Je suis le regard de Dominique. Les oignons trônent sur la paillasse, près du vin blanc, de l’ail et du bouquet garni, exclus de la préparation eux aussi. Je ramène sans faire de commentaires le veau à la tomate à la cuisine, d’autant plus à regret qu’après avoir croisé ma sœur et sa famille, j’ai oublié de passer chez le crémier pour le plateau de fromages. Peut-être que cette rencontre m’a plus perturbée que je ne le pense.

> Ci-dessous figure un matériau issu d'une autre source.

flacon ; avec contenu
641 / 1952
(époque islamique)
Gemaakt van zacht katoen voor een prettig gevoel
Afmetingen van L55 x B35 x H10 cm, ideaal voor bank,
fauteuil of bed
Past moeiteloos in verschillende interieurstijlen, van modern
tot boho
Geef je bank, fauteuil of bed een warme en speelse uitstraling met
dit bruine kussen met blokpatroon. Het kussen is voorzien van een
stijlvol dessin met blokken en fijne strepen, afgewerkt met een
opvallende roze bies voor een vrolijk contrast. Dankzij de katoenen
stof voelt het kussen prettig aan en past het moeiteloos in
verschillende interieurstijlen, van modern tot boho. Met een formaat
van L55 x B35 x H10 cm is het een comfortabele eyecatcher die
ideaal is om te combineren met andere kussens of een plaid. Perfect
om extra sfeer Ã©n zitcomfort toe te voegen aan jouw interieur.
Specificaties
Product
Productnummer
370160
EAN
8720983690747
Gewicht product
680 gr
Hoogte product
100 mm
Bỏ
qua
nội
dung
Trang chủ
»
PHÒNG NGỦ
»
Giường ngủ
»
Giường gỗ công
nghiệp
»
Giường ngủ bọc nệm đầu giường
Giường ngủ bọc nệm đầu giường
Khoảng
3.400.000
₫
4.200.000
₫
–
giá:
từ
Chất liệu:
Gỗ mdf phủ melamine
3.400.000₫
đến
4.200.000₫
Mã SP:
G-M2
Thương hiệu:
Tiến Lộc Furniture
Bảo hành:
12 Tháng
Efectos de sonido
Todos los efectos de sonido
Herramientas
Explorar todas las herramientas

- Tu exerces une profession libérale, pourquoi tu n’irais pas ouvrir ton cabinet à Zurich, après tout elle n’est pas hostile à l’idée de la garde partagée, non ? - Je ne parle pas allemand. - Même pas un peu ? - À peine quelques mots, et encore à condition de ne pas faire attention à la prononciation. En tout cas pas assez pour aider des Allemandes à se préparer à l’accouchement. Dans mon métier, la capacité à communiquer, c’est quand même très important. En plus, ici, nous avons nos deux familles, tous les amis des enfants et les miens. Je ne vois pas pourquoi nous devrions tous tout abandonner pour un caprice de Madame. J’ai vu un avocat, il pense que j’ai des chances de conserver la garde des enfants, dans la mesure où je m’en occupe quasiment seul depuis presque trois ans. J’aurais préféré la convaincre de rentrer à Genève et d’opter pour une garde partagée, mais nous n’arrivons plus à nous parler sans hurler, et je ne vois aucune autre issue. - Pourquoi n’utilisez-vous pas un médiateur, quelqu’un qui soit capable de faire passer des messages sans passion, calmement ? Quelqu’un d’extérieur, qu’Hélène écouterait ?

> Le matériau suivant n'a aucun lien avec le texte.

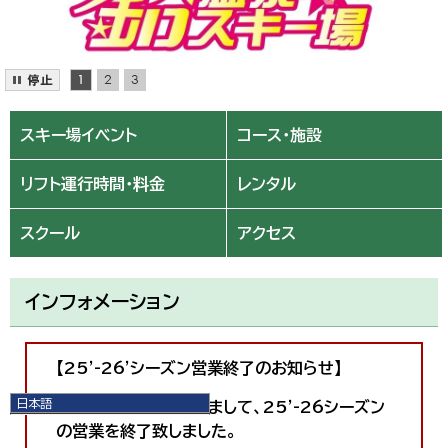
スキー場イベント
コース・施設
リフト運行時間・料金
レンタル
スクール
アクセス
インフォメーション
【25'-26'シーズン営業終了のお知らせ】
日本語
3月8日（日曜）をもちまして、25'-26シーズン
日本語
の営業を終了致しました。
English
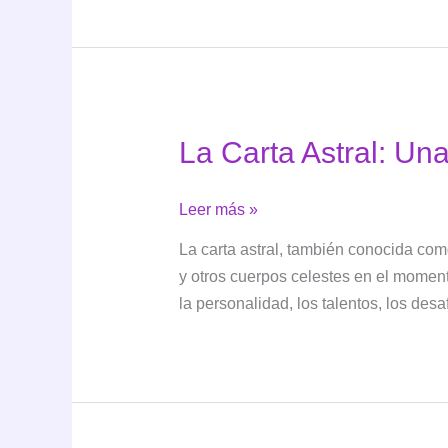
La Carta Astral: Una
La
Leer más »
Carta
La carta astral, también conocida com
Astral:
y otros cuerpos celestes en el momen
Una
la personalidad, los talentos, los desa
Mirada
Profunda
al
Universo
Interior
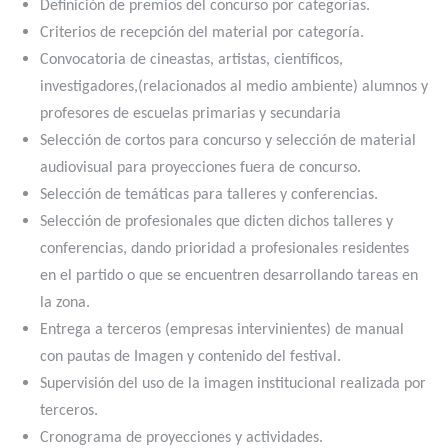
Definición de premios del concurso por categorías.
Criterios de recepción del material por categoría.
Convocatoria de cineastas, artistas, científicos,
investigadores,(relacionados al medio ambiente) alumnos y
profesores de escuelas primarias y secundaria
Selección de cortos para concurso y selección de material
audiovisual para proyecciones fuera de concurso.
Selección de temáticas para talleres y conferencias.
Selección de profesionales que dicten dichos talleres y
conferencias, dando prioridad a profesionales residentes
en el partido o que se encuentren desarrollando tareas en
la zona.
Entrega a terceros (empresas intervinientes) de manual
con pautas de Imagen y contenido del festival.
Supervisión del uso de la imagen institucional realizada por
terceros.
Cronograma de proyecciones y actividades.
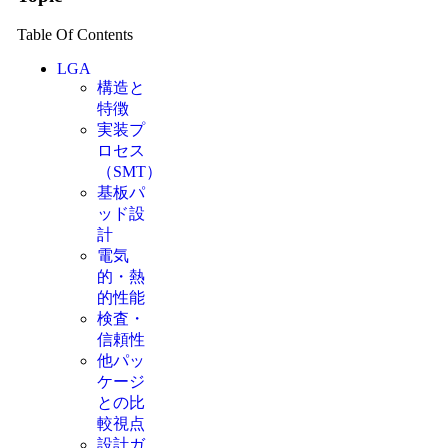
Table Of Contents
LGA
構造と
特徴
実装プ
ロセス
（SMT）
基板パ
ッド設
計
電気
的・熱
的性能
検査・
信頼性
他パッ
ケージ
との比
較視点
設計ガ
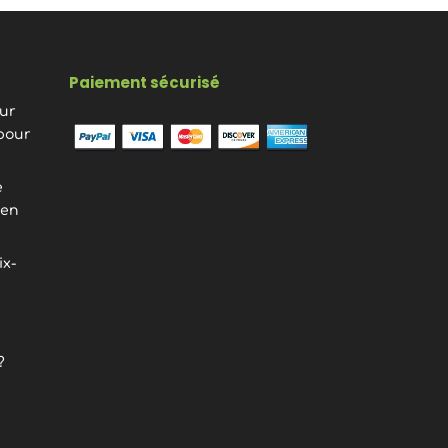
Paiement sécurisé
eur
pour
e
ien
ix-
?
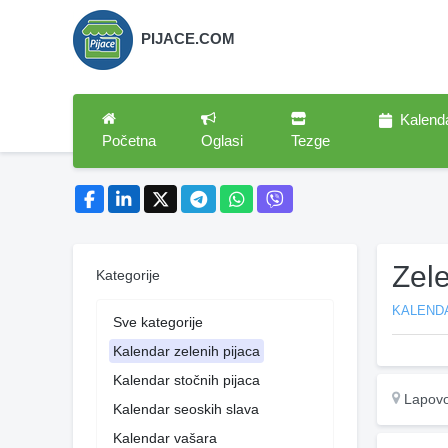
PIJACE.COM
Kalend
Početna
Oglasi
Tezge
Zel
Kategorije
KALENDA
Sve kategorije
Kalendar zelenih pijaca
Kalendar stočnih pijaca
Lapov
Kalendar seoskih slava
Kalendar vašara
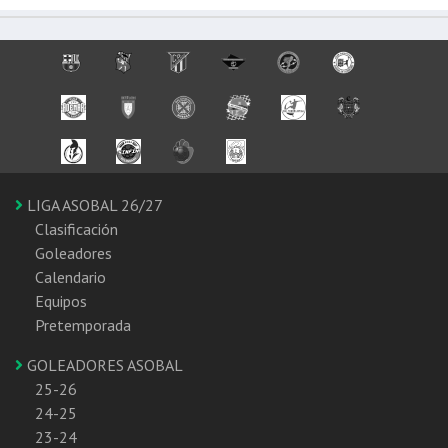
LIGA ASOBAL 26/27
Clasificación
Goleadores
Calendario
Equipos
Pretemporada
GOLEADORES ASOBAL
25-26
24-25
23-24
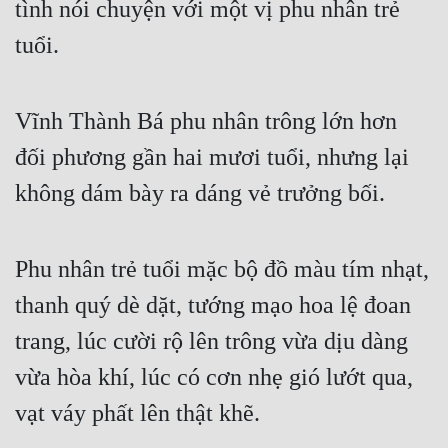
tình nói chuyện với một vị phu nhân trẻ 
Đẹp
tuổi.
Đẹp Hiệp
Vĩnh Thành Bá phu nhân trông lớn hơn 
Tính Cách Nhân Vật :
đối phương gần hai mươi tuổi, nhưng lại 
Cơ Trí
không dám bày ra dáng vẻ trưởng bối.
Sát Phạt Quyết Đoán
Vô Sỉ
Phu nhân trẻ tuổi mặc bộ đồ màu tím nhạt, 
Điềm Đạm
thanh quý dè dặt, tướng mạo hoa lệ đoan 
trang, lúc cười rộ lên trông vừa dịu dàng 
vừa hòa khí, lúc có cơn nhẹ gió lướt qua, 
vạt váy phất lên thật khẽ.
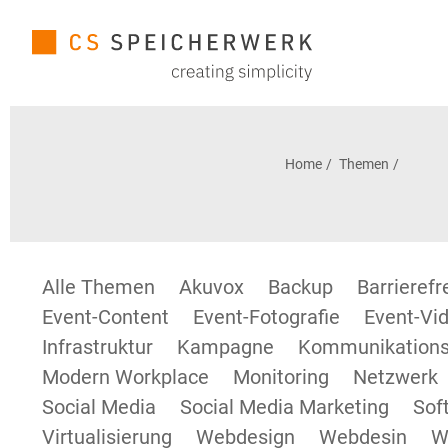
Home
Themen
Alle Themen
Akuvox
Backup
Barrieref
Event-Content
Event-Fotografie
Event-Vid
Infrastruktur
Kampagne
Kommunikations
Modern Workplace
Monitoring
Netzwerk
Social Media
Social Media Marketing
Sof
Virtualisierung
Webdesign
Webdesin
W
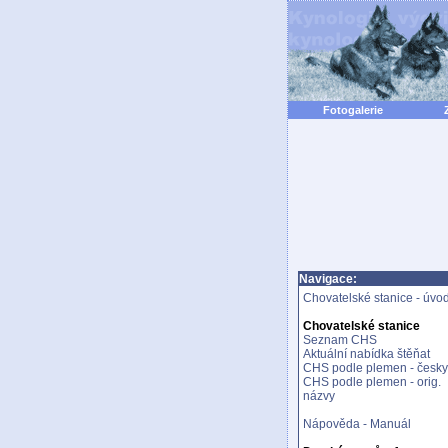
Fotogalerie
Navigace:
Chovatelské stanice - úvo
Chovatelské stanice
Seznam CHS
Aktuální nabídka štěňat
CHS podle plemen - česky
CHS podle plemen - orig.
názvy
Nápověda - Manuál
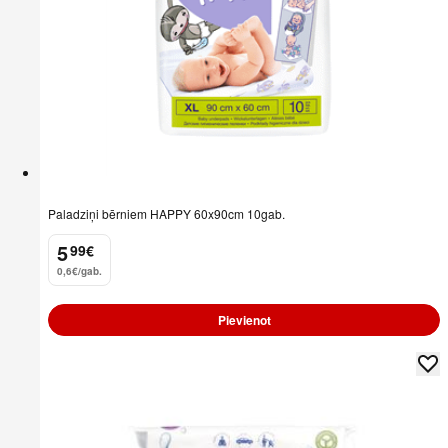
Paladziņi bērniem HAPPY 60x90cm 10gab.
5
99
€
.
0,6€/gab.
Pievienot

On observe une pause, réfléchissant tous les trois à l’identité de ce mystérieux inconnu capable de se faire entendre d’Hélène.

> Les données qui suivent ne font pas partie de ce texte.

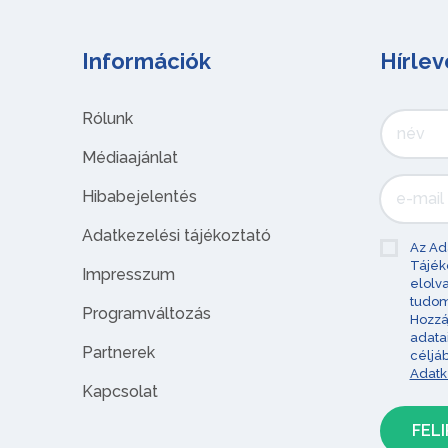
Információk
Hírlev
Rólunk
Médiaajánlat
Hibabejelentés
Adatkezelési tájékoztató
Az Ad
Tájék
Impresszum
elolv
tudom
Programváltozás
Hozzá
adata
Partnerek
céljá
Adatk
Kapcsolat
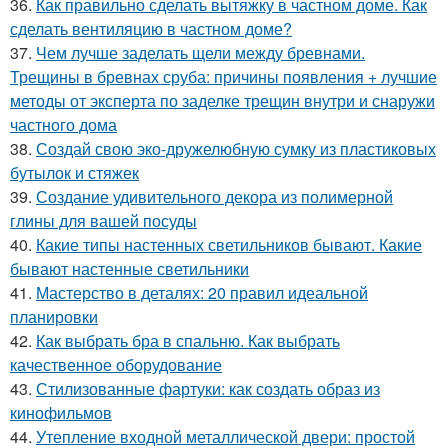
36.
Как правильно сделать вытяжку в частном доме. Как
сделать вентиляцию в частном доме?
37.
Чем лучше заделать щели между бревнами.
Трещины в бревнах сруба: причины появления + лучшие
методы от эксперта по заделке трещин внутри и снаружи
частного дома
38.
Создай свою эко-дружелюбную сумку из пластиковых
бутылок и стяжек
39.
Создание удивительного декора из полимерной
глины для вашей посуды
40.
Какие типы настенных светильников бывают. Какие
бывают настенные светильники
41.
Мастерство в деталях: 20 правил идеальной
планировки
42.
Как выбрать бра в спальню. Как выбрать
качественное оборудование
43.
Стилизованные фартуки: как создать образ из
кинофильмов
44.
Утепление входной металлической двери: простой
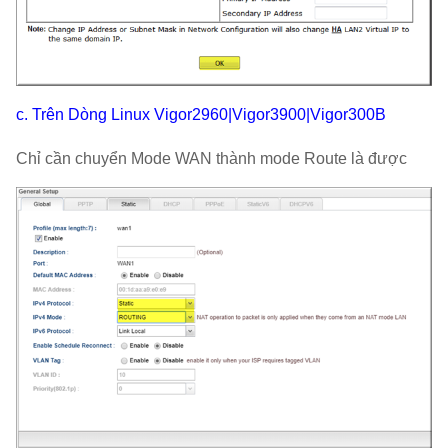
c. Trên Dòng Linux Vigor2960|Vigor3900|Vigor300B
Chỉ cần chuyển Mode WAN thành mode Route là được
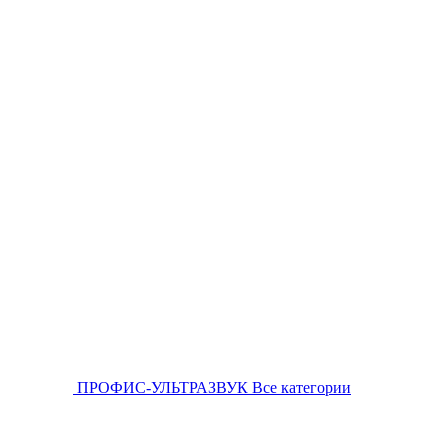
ПРОФИС-УЛЬТРАЗВУК
Все категории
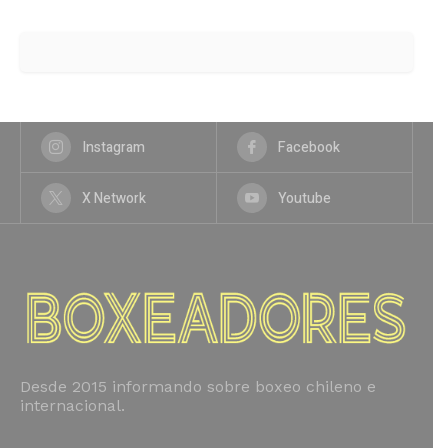
Instagram
Facebook
X Network
Youtube
Desde 2015 informando sobre boxeo chileno e
internacional.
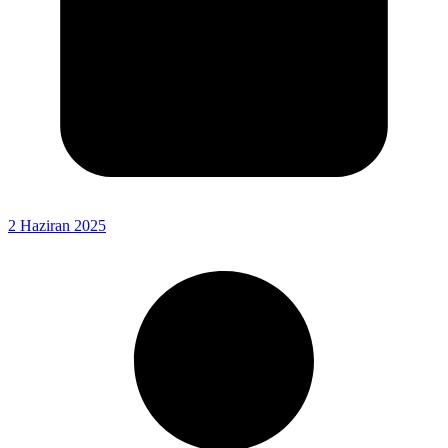
2 Haziran 2025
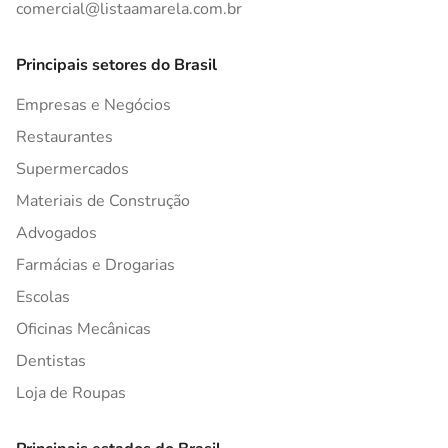
comercial@listaamarela.com.br
Principais setores do Brasil
Empresas e Negócios
Restaurantes
Supermercados
Materiais de Construção
Advogados
Farmácias e Drogarias
Escolas
Oficinas Mecânicas
Dentistas
Loja de Roupas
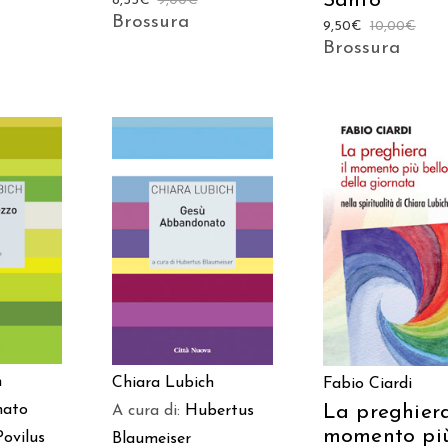
Santo
8,55
€
9,00
€
Brossura
9,50
€
10,00
€
Brossura
 AL
AGGIUNGI AL
AGGIUNGI AL
LO
CARRELLO
CARRELLO
h
Chiara Lubich
Fabio Ciardi
La preghiera
nato
A cura di:
Hubertus
momento pi
Povilus
Blaumeiser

- Tu pourrais aller lui parler, toi. - Mais bien sûr, tu es calme, convaincante, en plus tu es une femme. Elle t’écouterait sûrement.
Je m’y oppose avec la dernière énergie, mais après une demi-heure d’argumentation inutile, je finis par capituler. Après tout, s’ils tiennent tant à m’envoyer comme dernier bastion de la raison, avant de lâcher les chiens (pardon, les avocats !), j’aurais mauvaise grâce à refuser d’essayer.